▸ **Collected data**:
[Start of section]
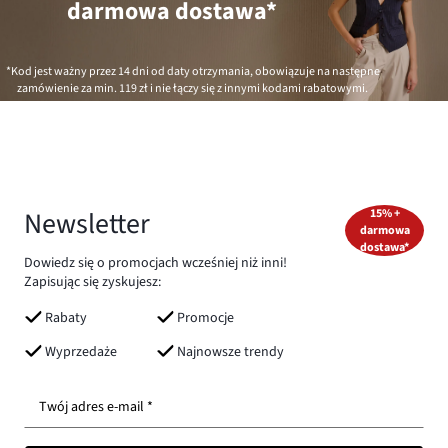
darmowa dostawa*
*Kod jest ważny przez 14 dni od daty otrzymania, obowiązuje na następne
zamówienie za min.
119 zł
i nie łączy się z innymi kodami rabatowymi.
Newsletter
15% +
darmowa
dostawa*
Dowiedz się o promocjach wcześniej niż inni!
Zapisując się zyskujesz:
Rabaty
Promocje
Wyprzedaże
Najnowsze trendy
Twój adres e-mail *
[End of section]
[Start of section]
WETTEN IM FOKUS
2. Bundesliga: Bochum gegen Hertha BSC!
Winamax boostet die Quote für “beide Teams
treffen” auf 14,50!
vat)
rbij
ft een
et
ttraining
[End of section]
▸ **Work order**:
The entries above hold the needed span. Transcribe exactly the lines from the one with "darmowa dostawa*" to the one with "Twój adres e-mail *", both included.

▸ **Solved problem**:
darmowa dostawa*
*Kod jest ważny przez 14 dni od daty otrzymania, obowiązuje na następne
zamówienie za min.
119 zł
i nie łączy się z innymi kodami rabatowymi.
Newsletter
15% +
darmowa
dostawa*
Dowiedz się o promocjach wcześniej niż inni!
Zapisując się zyskujesz:
Rabaty
Promocje
Wyprzedaże
Najnowsze trendy
Twój adres e-mail *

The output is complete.